Of critical note regarding FHA’s willingness to allow those with past credit challenges to qualify for a home loan, it is IMPORTANT that they have ZERO late payments reporting on their credit report after the bankruptcy.  Even the smallest late payment, charge off or collection after a bankruptcy filing  is enough to have a loan denied.

 

What documents are needed for an FHA Loan?
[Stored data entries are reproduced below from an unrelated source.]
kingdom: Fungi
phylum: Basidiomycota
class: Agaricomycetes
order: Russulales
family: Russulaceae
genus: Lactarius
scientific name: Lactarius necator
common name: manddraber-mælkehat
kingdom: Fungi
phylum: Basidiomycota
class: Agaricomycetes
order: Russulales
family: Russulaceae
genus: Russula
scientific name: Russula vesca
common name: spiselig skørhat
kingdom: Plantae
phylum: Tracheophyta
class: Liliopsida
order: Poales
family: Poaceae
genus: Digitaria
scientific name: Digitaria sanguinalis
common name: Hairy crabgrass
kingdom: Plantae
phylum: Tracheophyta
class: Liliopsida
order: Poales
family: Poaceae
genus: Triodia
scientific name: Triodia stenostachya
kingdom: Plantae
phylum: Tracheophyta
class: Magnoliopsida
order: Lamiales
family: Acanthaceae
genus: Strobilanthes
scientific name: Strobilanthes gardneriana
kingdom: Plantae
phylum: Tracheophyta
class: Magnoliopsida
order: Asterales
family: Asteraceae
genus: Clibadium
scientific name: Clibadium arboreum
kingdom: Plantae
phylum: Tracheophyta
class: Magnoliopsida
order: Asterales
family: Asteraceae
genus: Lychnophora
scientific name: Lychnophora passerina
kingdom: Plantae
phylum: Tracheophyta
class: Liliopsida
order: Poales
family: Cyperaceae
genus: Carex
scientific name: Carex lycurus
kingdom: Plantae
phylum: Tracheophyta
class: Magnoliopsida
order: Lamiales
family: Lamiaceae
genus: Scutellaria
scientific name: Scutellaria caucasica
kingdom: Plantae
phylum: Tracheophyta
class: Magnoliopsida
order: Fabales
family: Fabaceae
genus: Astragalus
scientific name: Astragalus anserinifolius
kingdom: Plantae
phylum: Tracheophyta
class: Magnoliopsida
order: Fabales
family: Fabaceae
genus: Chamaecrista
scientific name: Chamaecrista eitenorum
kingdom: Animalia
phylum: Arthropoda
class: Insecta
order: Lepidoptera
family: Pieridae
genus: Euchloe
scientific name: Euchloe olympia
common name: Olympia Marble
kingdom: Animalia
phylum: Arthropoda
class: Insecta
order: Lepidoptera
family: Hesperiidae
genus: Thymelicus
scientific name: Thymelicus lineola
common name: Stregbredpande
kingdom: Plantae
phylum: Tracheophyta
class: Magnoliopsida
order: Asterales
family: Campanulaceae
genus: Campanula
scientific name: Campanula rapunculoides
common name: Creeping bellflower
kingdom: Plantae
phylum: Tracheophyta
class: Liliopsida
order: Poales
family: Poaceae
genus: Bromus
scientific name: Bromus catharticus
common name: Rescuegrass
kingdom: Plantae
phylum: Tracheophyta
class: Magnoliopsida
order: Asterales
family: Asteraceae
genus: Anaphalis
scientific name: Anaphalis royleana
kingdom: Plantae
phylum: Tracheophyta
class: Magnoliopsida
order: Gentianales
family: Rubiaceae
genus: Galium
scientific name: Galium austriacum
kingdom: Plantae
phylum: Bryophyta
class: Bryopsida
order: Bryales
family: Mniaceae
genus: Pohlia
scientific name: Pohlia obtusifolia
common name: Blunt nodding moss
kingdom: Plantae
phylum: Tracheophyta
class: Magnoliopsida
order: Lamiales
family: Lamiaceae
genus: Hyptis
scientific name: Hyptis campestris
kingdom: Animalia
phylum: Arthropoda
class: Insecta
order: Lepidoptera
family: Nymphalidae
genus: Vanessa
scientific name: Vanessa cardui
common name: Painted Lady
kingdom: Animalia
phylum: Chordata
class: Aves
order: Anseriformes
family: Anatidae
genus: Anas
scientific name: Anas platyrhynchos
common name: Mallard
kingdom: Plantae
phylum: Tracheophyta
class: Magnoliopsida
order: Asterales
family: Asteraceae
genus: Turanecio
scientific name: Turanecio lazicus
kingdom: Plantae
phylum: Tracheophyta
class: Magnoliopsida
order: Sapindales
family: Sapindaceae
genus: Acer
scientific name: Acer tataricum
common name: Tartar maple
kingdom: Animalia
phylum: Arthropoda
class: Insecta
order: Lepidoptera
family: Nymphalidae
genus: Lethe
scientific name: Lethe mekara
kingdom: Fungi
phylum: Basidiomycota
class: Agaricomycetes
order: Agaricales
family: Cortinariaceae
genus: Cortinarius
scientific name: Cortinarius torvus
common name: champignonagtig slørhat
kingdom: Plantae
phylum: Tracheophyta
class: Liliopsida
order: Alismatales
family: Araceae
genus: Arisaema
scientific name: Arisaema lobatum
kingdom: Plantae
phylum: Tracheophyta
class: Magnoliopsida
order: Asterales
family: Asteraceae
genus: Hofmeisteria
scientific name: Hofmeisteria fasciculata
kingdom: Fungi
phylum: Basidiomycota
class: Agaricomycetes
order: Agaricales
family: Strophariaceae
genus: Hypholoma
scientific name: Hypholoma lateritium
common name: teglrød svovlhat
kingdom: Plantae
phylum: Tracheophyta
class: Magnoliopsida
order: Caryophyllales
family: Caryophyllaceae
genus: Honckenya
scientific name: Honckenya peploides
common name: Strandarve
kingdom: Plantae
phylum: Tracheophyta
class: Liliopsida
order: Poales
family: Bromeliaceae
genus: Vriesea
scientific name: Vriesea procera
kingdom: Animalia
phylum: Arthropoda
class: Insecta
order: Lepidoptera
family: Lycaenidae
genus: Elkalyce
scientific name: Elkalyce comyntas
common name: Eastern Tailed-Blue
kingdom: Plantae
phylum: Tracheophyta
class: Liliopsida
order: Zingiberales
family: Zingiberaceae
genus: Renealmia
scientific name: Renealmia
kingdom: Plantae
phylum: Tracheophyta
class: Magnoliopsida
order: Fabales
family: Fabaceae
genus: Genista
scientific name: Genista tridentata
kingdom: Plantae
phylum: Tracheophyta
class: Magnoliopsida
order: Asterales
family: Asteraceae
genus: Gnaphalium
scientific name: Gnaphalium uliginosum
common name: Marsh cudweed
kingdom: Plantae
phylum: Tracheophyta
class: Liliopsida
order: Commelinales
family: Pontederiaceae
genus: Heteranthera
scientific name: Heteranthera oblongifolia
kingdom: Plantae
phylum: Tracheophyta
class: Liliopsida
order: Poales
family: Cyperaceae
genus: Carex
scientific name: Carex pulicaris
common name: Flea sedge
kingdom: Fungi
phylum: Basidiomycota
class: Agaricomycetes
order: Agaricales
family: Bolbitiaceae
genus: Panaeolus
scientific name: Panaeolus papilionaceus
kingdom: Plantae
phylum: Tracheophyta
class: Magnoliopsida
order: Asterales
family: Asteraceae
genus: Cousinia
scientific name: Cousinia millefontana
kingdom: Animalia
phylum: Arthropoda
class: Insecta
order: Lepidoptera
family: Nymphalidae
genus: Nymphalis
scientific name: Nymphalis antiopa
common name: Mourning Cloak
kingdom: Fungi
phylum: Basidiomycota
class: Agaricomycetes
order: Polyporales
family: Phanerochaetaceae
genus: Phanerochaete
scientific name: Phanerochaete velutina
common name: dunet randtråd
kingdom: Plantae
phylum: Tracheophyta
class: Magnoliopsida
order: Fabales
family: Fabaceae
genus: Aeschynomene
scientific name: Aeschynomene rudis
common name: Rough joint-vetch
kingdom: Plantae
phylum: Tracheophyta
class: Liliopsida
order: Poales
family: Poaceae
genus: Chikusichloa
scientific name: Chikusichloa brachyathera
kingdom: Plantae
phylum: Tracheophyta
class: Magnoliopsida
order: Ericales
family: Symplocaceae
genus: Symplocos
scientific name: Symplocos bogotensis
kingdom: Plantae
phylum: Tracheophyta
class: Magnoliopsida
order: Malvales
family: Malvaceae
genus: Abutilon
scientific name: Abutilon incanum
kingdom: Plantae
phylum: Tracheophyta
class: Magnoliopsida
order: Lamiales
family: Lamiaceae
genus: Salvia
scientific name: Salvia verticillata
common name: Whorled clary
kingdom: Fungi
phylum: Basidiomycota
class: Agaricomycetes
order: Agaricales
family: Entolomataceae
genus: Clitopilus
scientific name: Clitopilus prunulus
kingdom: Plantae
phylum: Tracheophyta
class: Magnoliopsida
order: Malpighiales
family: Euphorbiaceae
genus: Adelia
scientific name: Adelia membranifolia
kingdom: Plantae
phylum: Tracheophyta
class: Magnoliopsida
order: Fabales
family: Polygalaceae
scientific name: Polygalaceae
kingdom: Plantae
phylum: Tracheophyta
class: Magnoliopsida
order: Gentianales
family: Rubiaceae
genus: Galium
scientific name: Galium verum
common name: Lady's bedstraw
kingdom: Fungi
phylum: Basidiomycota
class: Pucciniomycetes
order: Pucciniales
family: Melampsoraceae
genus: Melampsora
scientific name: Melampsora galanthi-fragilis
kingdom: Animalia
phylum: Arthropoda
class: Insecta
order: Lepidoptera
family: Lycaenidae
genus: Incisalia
It is important to understand that the loan approval is 100% dependent on the documentation you provide. To insure a smooth transaction, it is crucial that you have all your documentation in order before the initial application of the loan.

Employment Information

  • Most recent two years complete tax returns with all schedules.
  • Most recent two years W-2’s, 1099’s, etc.
  • Most recent pay stubs covering one month period.
  • If applicable: Self-employed will need two years Tax Returns and Ytd Profit & Loss Statement.

Savings Information

  • Most recent two months complete bank statements for any and all accounts with all pages.
  • Most recent statement from retirement, 401k, mutual funds, money market, stocks, etc.

Credit Information

  • Most recent statements from your bills, indicating minimum payments and account numbers.
  • Name, address, and phone number of your landlord, or 12 months cancelled rent checks.
  • If applicable: Should you have no credit, copies or your most recent utility bills will be needed.
  • If applicable: Copy of complete Bankruptcy and Discharge papers.
  • If applicable: If you co-signed for a mortgage, car, credit card, etc, need 12 months cancelled checks. front and rear, indicating you are not making payments.

Personal Information

  • Copy of Drivers License.
  • Copy of Social Security Card.
  • If applicable: Copy of complete Divorce, Child Support, Alimony Papers.
  • If applicable: Copy of Green Card or Work Permit.
  • If applicable: If you own another home(s) – see below

If a Refinance or you own Rental Property:

  • Copy of Note & Deed from current loan.
  • Copy of Property Tax Bill.
  • Copy of Hazard (homeowners) Insurance Policy.
  • Copy of Payment Coupon for current mortgage.
  • If applicable: If property is multi-unit, need Rental Agreements.

How big of an FHA Loan can I afford?

For an FHA loan, your monthly housing costs should not exceed 29% of your gross monthly income. Total housing costs include mortgage principal and interest, property taxes, and insurance. Those four terms are often lumped together, and referred to as PITI.

Example:

Monthly income X .29 = Maximum PITI

For a monthly income of $3,000, that means $3,000 x .29 = $870 Maximum PITI

Your total monthly costs, adding PITI and long term debt, should be no more than 41% of your gross monthly income. Long term debt includes such things as car loans and credit card balances.

Example:

Monthly income x .41 = Maximum Total Monthly Costs

For a monthly income of $3,000, that means $3,000 x .41 = $1230

$1,230 total – $870 PITI = $360 allowed for monthly long term debt

The ratios for an FHA loan are more lenient than for a typical conventional loan. For conventional home loans, PITI expense cannot usually exceed 26-28% of your gross monthly income, and total expense should be no more than 33-36%.